AEIF Newsletter 4: Pathogenesis of AD (Meningoencephalitis)

February 1st, 2022

Determining the pathogenesis of any disease is critical in order to effectively develop a strategic treatment protocol. Pathogenesis is the process by which a disease or disorder develops. AD invades the brain via the nasal passage. The exposed and vulnerable olfactory mucosa and neuro-epithelium are the conduits into the olfactory tract traversing through the multiple holes in the cribriform plate of the skull.

Once intracranial, the olfactory bulb, in all medical probability, will harbor the offending vector(s). Overlying the olfactory bulb is the circulating cerebrospinal fluid which separates the bulb from the olfactory cortex. Increased production of major self-propagating detectable sticky proteins of beta-amyloid and tau in Alzheimer’s Disease. These biochemical by-products lead to a destructive cascade of pathological processes yet to be fully elucidated.

Figure 1. Comparison of Brains in Elderly and AD Patients

1.       2.              3.

PET scan of Beta-Amyloid and Tau Protein deposition comparisons in normal adult (1), older adult (2), and AD adult (3). 

Tau Protein deposition found in the medial temporal lobes. Beta-Amyloid concentration demonstrating possible infected areas via circulating CSF. 


Early in the course of this disease, minimal cognitive impairment, diminution of taste and smell have been implicated, as in COVID-19. It stands to reason that the pathogenesis of AD may be related to a viral or post-viral infection. 

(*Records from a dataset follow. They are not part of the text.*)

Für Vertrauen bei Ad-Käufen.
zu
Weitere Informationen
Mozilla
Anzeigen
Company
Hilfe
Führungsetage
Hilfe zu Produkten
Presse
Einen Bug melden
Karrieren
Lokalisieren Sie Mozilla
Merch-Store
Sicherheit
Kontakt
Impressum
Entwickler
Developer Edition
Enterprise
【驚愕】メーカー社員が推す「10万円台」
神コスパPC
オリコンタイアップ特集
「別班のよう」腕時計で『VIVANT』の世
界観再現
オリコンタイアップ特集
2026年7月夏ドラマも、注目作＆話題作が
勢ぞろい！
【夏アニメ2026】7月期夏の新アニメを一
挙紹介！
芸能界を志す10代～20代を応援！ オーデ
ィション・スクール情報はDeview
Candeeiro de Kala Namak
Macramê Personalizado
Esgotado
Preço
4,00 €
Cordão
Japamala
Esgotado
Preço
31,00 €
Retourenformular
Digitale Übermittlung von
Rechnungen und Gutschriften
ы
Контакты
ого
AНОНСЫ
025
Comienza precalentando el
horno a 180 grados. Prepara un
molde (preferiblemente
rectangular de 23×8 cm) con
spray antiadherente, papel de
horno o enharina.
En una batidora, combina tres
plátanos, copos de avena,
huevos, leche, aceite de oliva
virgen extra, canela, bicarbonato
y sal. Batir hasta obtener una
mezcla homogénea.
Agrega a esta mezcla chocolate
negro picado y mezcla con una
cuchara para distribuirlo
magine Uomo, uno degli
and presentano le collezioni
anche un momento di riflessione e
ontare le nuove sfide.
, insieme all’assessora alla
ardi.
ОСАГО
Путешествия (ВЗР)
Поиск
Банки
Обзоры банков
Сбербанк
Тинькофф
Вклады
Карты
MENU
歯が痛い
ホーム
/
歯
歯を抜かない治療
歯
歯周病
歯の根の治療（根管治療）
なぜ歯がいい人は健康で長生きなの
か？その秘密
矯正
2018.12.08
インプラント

 In AD, our theory proposes that: there exists an intranasal route of exposure with progression to chronic destruction meningoencephalitis. Meningoencephalitis is a combination of meningitis (infection of the CSF and brain covering) and encephalitis (infection of the brain). The meningitis; inflammation of the meninges and cerebrospinal fluid, is seen as a blotchy concentration over the surface of the brain (1).

Figure 2. Beta-Amyloid Pet CT

The vector(s) infiltrating the olfactory system leads to toxins penetrating into the brain and CSF, circulating over the entire surface area of the cerebral cortex,  and subsequently into the ventricular system. In the CSF, β-amyloid plaques and hyperphosphorylated tau have been implicated in AD pathogenesis.